> Textauszug

####################

Entscheidend geprägt, so der Osnabrücker Theologe und Kirchenhistoriker, wurde das christlich-jüdische Verhältnis durch Martin Luther.

Martin H. Jung: "Er hatte einfach eine riesige Durchschlagkraft und von daher war Luther mit seinen späten judentumsfeindlichen Äußerungen eben von der Wirkungsgeschichte her katastrophal. Ein Sachverhalt, der von der Lutherforschung immer wieder auch vertuscht wurde. Aber die Quellen zeigen eindeutig, es wurde in Deutschland mit Luther argumentiert, wenn man die Vertreibung von jüdischen Gemeinden forderte.

Und die Linie geht ja leider bis in die Nazizeit, wo sich die Nazis ja auch, ihre Position verteidigend, darauf berufen haben, dass ja nun auch Martin Luther nichts anderes gefordert habe, nämlich - und das hat Luther wirklich verlangt - Synagogenverbrennung, Zwangsarbeit, Vertreibung. Nicht Vernichtung, wohlgemerkt, nicht Vernichtung. Aber Synagogenverbrennung, Zwangsarbeit, Vertreibung hat Luther gefordert."

Ein Vorzug des Buches besteht darin , dass der Autor aber auch dezidiert von wechselseitiger, positiver Beeinflussung zwischen Juden- und Christentum berichtet.

Martin H. Jung: ""Das ist so ein Phänomen, das sich die Forschung immer wieder neu auf das Thema Antijudaismus - Antisemitismus stürzt, also immer wieder nur die negative Seite behandelt, während diese positiven Ansätze, die Lichtblicke eben viel seltener in Augenschein genommen wurden."

Martin H. Jung würdigt beispielsweise judenfreundliche, für Toleranz plädierende Stimmen innerhalb des Humanismus. Ausdrücklich erwähnt er Reuchlin und dessen Interesse für die Kabbala. Aber auch wie das Reformjudentum sich vom Protestantismus beeinflussen ließ oder der Zionismus vom christlichen Chiliasmus.

####################

> Vorliegende Daten
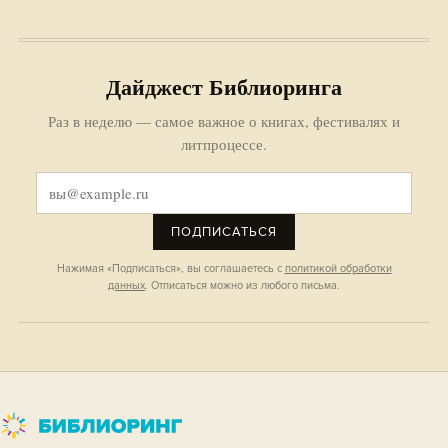
Дайджест Библиоринга
Раз в неделю — самое важное о книгах, фестивалях и
литпроцессе.
ПОДПИСАТЬСЯ
Нажимая «Подписаться», вы соглашаетесь с
политикой обработки
данных
. Отписаться можно из любого письма.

####################

> Zu erledigende Aufgaben
1. Beantworte diese Fragen zum Textauszug:
(a) Welche drei Dinge hat Luther laut Martin H. Jung gefordert?
(b) Wofür hatte Reuchlin Interesse?
(c) Welche Seite behandelt die Forschung laut Martin H. Jung immer wieder?
2. Schreib den Textauszug ab dem Wortlaut "Ein Vorzug des" bis einschließlich "und Christentum berichtet." genau ab.

> Lösungen
1.
(a) Synagogenverbrennung, Zwangsarbeit und Vertreibung
(b) Für die Kabbala
(c) Die negative Seite

2.
Ein Vorzug des Buches besteht darin , dass der Autor aber auch dezidiert von wechselseitiger, positiver Beeinflussung zwischen Juden- und Christentum berichtet.